» Alıştırma amacı
Aşağıdaki metne göre Nazmi Ilıcalı, Doğu Anadolu Organik Hayvancılık Projesi'ni hangi amaçla yaşama geçiriyor? Metnin gösterdiği gerekçeyi açıklayın.

» Gösterilen metin
Doğu Anadolu Organik Hayvancılık Projesi adıyla başlatılan bu çalışmanın öncüsü Nazmi Ilıcalı. Erzurum'daki adıyla "Organik Nazmi".
Organik tarım konusunda uluslararası üne sahip olan Nazmi Ilıcalı, Doğu Anadolu Tarımsal Üreticiler ve Besiciler Birliği Yönetim Kurulu Başkanı. Daha önce bu bölgede pek çok projeyi yaşama geçirdi.
Erzurum'da ürettiği organik buğdayı İstanbul Büyükşehir Belediyesi'ne satmayı başardı. Hububat ve bakliyatta hayvancılıkta organik üretim için Erzurum'da 3 bin 500 çiftçiyi örgütledi. Onların ürününü en iyi şartlarda değerlendirerek bölgeye ve çiftçilere ciddi katkılar sağladı.
Nazmi Ilıcalı, şimdi hayvancılıkta benzer bir başarıya ulaşmak için Doğu Anadolu Organik Hayvancılık Projesi'ni yaşama geçiriyor.

» Verilen liste
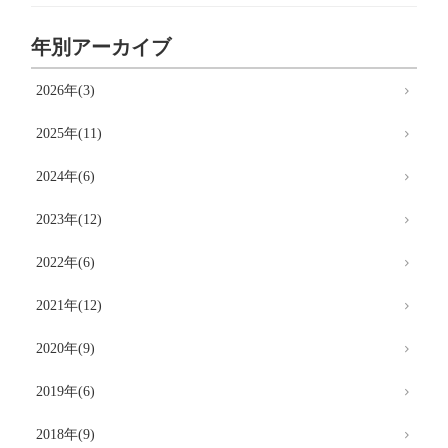
年別アーカイブ
2026年(3)
2025年(11)
2024年(6)
2023年(12)
2022年(6)
2021年(12)
2020年(9)
2019年(6)
2018年(9)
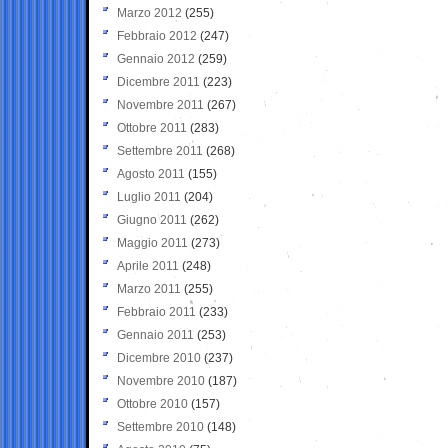
Marzo 2012
(255)
Febbraio 2012
(247)
Gennaio 2012
(259)
Dicembre 2011
(223)
Novembre 2011
(267)
Ottobre 2011
(283)
Settembre 2011
(268)
Agosto 2011
(155)
Luglio 2011
(204)
Giugno 2011
(262)
Maggio 2011
(273)
Aprile 2011
(248)
Marzo 2011
(255)
Febbraio 2011
(233)
Gennaio 2011
(253)
Dicembre 2010
(237)
Novembre 2010
(187)
Ottobre 2010
(157)
Settembre 2010
(148)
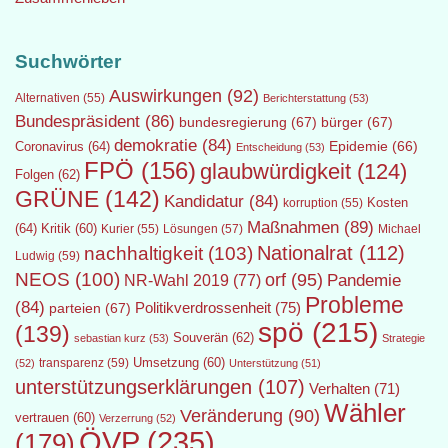
Suchwörter
Auswirkungen
(92)
Alternativen
(55)
Berichterstattung
(53)
Bundespräsident
(86)
bundesregierung
(67)
bürger
(67)
demokratie
(84)
Epidemie
(66)
Coronavirus
(64)
Entscheidung
(53)
FPÖ
(156)
glaubwürdigkeit
(124)
Folgen
(62)
GRÜNE
(142)
Kandidatur
(84)
Kosten
korruption
(55)
Maßnahmen
(89)
(64)
Kritik
(60)
Lösungen
(57)
Michael
Kurier
(55)
Nationalrat
(112)
nachhaltigkeit
(103)
Ludwig
(59)
NEOS
(100)
orf
(95)
Pandemie
NR-Wahl 2019
(77)
Probleme
(84)
Politikverdrossenheit
(75)
parteien
(67)
spö
(215)
(139)
Souverän
(62)
sebastian kurz
(53)
Strategie
transparenz
(59)
Umsetzung
(60)
(52)
Unterstützung
(51)
unterstützungserklärungen
(107)
Verhalten
(71)
Wähler
Veränderung
(90)
vertrauen
(60)
Verzerrung
(52)
ÖVP
(235)
(179)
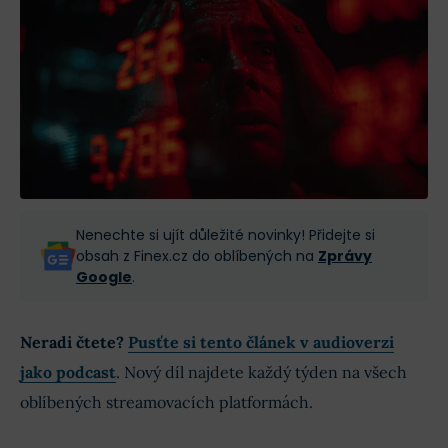
Nenechte si ujít důležité novinky! Přidejte si
obsah z Finex.cz do oblíbených na
Zprávy
Google
.
Neradi čtete?
Pusťte si tento článek v audioverzi
jako podcast
. Nový díl najdete každý týden na všech
oblíbených streamovacích platformách.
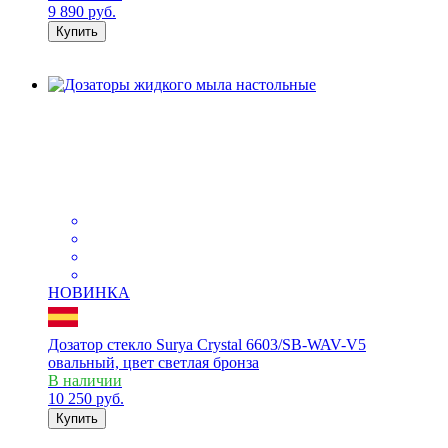
9 890
руб.
Купить
НОВИНКА
Дозатор стекло Surya Crystal 6603/SB-WAV-V5
овальный, цвет светлая бронза
В наличии
10 250
руб.
Купить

» Görev yanıtı
Nazmi Ilıcalı bu projeyi, önceki çalışmalarında elde ettiği başarıya benzer bir başarıya hayvancılıkta da ulaşmak için yaşama geçiriyor.